Obwohl mittlerweile von Johannes Tralow geschieden, steht in der “Jahresliste 1941 des verbotenen und unerwünschten Schrifttums”: “Tralow, Irmgard: sämtliche Schriften”.
Irmgard Keun überlebt die Bombardements deutscher Städte in den letzten Kriegsjahren und ist nach 1945 mit Sketchen in der Sendereihe “Kabarett der Zeit” im NWDR Köln mit satirischen Texten zur Stelle.
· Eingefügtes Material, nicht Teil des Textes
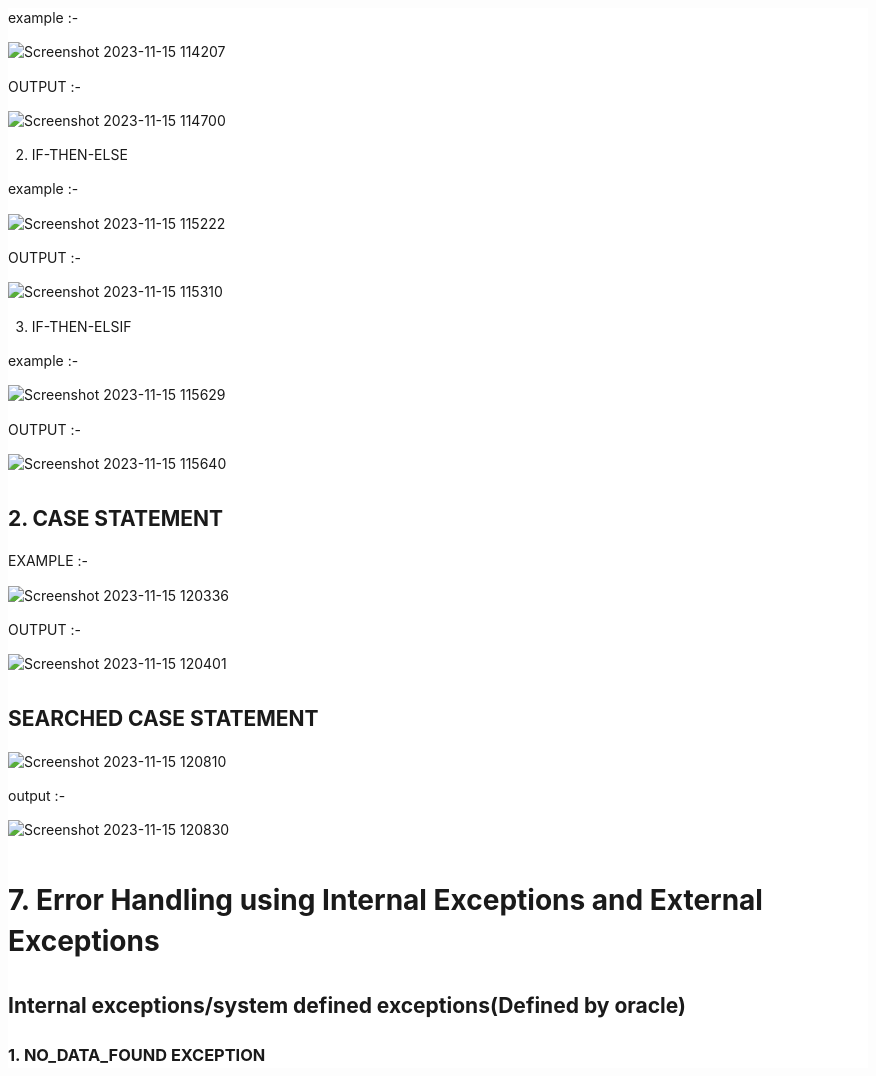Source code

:example :-

![Screenshot 2023-11-15 114207](https://github.com/aman7935/rdbms-practical/assets/146933698/7b8aa56a-2f9b-4026-8a58-299419404a3f)

OUTPUT :-

![Screenshot 2023-11-15 114700](https://github.com/aman7935/rdbms-practical/assets/146933698/2fc4d91a-2809-436f-87d9-7d03243c1a7e)

2. IF-THEN-ELSE

example :-

![Screenshot 2023-11-15 115222](https://github.com/aman7935/rdbms-practical/assets/146933698/dfa5b023-4388-4061-be40-d92ab7c5c791)

OUTPUT :-

![Screenshot 2023-11-15 115310](https://github.com/aman7935/rdbms-practical/assets/146933698/745105c8-8f34-4d68-8e46-571b0110596c)

3. IF-THEN-ELSIF

example :-

![Screenshot 2023-11-15 115629](https://github.com/aman7935/rdbms-practical/assets/146933698/cbbbbb77-fdc1-48a2-8b90-b6f9f6797e38)

OUTPUT :-

![Screenshot 2023-11-15 115640](https://github.com/aman7935/rdbms-practical/assets/146933698/287a0f56-b17d-4357-bb2b-9260c803eecb)

## 2. CASE STATEMENT

EXAMPLE :-

![Screenshot 2023-11-15 120336](https://github.com/aman7935/rdbms-practical/assets/146933698/fccc7235-93be-4479-bad9-9db1bcda3562)

OUTPUT :-

![Screenshot 2023-11-15 120401](https://github.com/aman7935/rdbms-practical/assets/146933698/49b1b281-9403-459a-8d40-920e6d6bd47b)

## SEARCHED CASE STATEMENT

![Screenshot 2023-11-15 120810](https://github.com/aman7935/rdbms-practical/assets/146933698/f349f183-3688-42e1-86a3-36fb20c54368)

output :-

![Screenshot 2023-11-15 120830](https://github.com/aman7935/rdbms-practical/assets/146933698/ee31b541-16b9-4fd3-ae87-7052834e1f2f)
# 7. Error Handling using Internal Exceptions and External Exceptions

## Internal exceptions/system defined exceptions(Defined by oracle)
### 1. NO_DATA_FOUND EXCEPTION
Nach Art eines ethnologischen Berichts über ein exotisches Land karikiert sie nun die Beschaffungskultur auf Tauschbasis, die verlogene Entnazifizierung, das Bestechungswesen und den Schwarzmarkt. Was sie wirklich über ihre Mitbürger denkt, teilt sie allerdings nur Freunden – etwa Hermann Kesten – in Briefen mit:
“Die Menschen in Deutschland sind genau wie sie immer waren. Sie tragen keine Hakenkreuze mehr am Anzug, aber sonst hat sich nichts mit ihnen geändert. An Köln ist das beste, dass es kaputt ist. Sowas darf ich aber noch nicht einmal den paar Leuten sagen, die keine Nazis sind und auch keine waren.”
Ihr harmlosestes Buch “Das Mädchen, mit dem die Kinder nicht verkehren durften” wird in der Nachkriegszeit zu ihrem meistgelesenen Buch – auch dies ein Symptom für die Verdrängungsenergie ihrer Zeitgenossen. “Nach Mitternacht” wird 1946 schon in der “Neuen Berliner Illustrierten” in mehreren Folgen abgedruckt, als Buch erscheint der Roman allerdings erst 1956 in der DDR.
“Ferdinand, der Mann mit dem freundlichen Herzen” – ihr letzter Roman – erscheint 1950. Anschließend beginnt es still zu werden um die Autorin, die erst in der zweiten Hälfte der 70er Jahre allmählich wiederentdeckt wird und im November 1981 ihren ersten und letzten Literaturpreis erhält. Ein halbes Jahr später – am 5. Mai 1982 – stirbt Irmgard Keun.
Hermann Kesten hatte im Vorwort zu Irmgard Keuns letztem Roman ein knappes Porträt von ihr entworfen: “Dieses hübsche Mädchen, das so blond ist und mit seinen schönen blauen Augen dich so unschuldig anschaut, spießt auf seiner spitzen Feder ganze Sprachbrocken ihrer Zeitgenossen und Kompatrioten auf, die vom Ausverkauf ihrer verlotterten Sprache und Seele leben.”
Dieses hübsche, blonde und mutige Mädchen, das für die rauhen Zeitumstände, in die es geraten ist, zu zerbrechlich war, und sich trotzdem charakterstark und geistvoll, analytisch und satirisch mit dieser Zeit und ihren Deformationen in und an den Menschen auseinandergesetzt hat, bewies mehr Würde und Wahrheitssinn als so mancher robuste Kerl. Und sie hinterließ Bücher, die der deutschen Literatur des zwanzigsten Jahrhunderts weltweit Leser und Bewunderung eintrugen. Wir haben ihr zu danken und ihrer zu gedenken, indem wir ihre Bücher lesen und weiterempfehlen. Dies möge künftig auch die Tafel leisten, die demnächst hier an sie erinnern wird.